The glass door crashes behind me and rattles me back to my next thought, which is, How the hell am I gonna pull this off? But I will not naysay myself into inaction. I will proceed as planned, by hook or by crook, more like crook, in my own private movie.

I clench my jaw and walk up to the counter, where an elbow-faced man of about one hundred and sixty years stands squinting at me. I flash my piggy smile and tilt my head like I’m an idiot.

“Hey there.”

He smiles back. He is missing not one but two of his front teeth. There’s a twinkle in his eye, though, like he’s been standing there for fifty years without a customer, like he’s used to being invisible and maybe doesn’t exist at all.

“Do you have Hubba-Bubba?”

I hear myself talking like Minnie Mouse, like a cartoon version of myself. This is the way girls talk in movies, like they need help tying their shoelaces.

“Sure thing, pumpkin.”

He winks and I turn my wince into a smile. I feel guilty. He seems like a nice man, pure kinda. Not like the sort of bad egg you want to pull a fast one on. I am starting to have second thoughts. The music to my movie is getting warbled and now the record is just about to scratch.

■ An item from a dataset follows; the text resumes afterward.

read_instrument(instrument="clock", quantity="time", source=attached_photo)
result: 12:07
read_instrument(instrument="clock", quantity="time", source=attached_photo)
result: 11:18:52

I steel myself. No naysaying. I can’t hold out much longer so I make up my mind to just get it over with. I feel like rotten cotton candy.

“What flavor, Missy?”

“Watermelon,” I say, too quick.

He fumbles around with his hands, using the counter for support, trying to rouse his ancient bones to turn and inspect the Hubba Bubba display. He looks like a man who’s forgotten something. Puzzled. I wait for what seems like an eternity. With every millimeter he moves, my heart beats louder. By the time his back is to me it’s not that hard to hit the deck and start shaking. I’m skittish on the inside so I just turn myself inside out and Bob’s your uncle. My epileptic starring role comes perfectly natural. My heart feels like it’s gonna pop right out of my chest smack-dab into the middle of the white tile floor.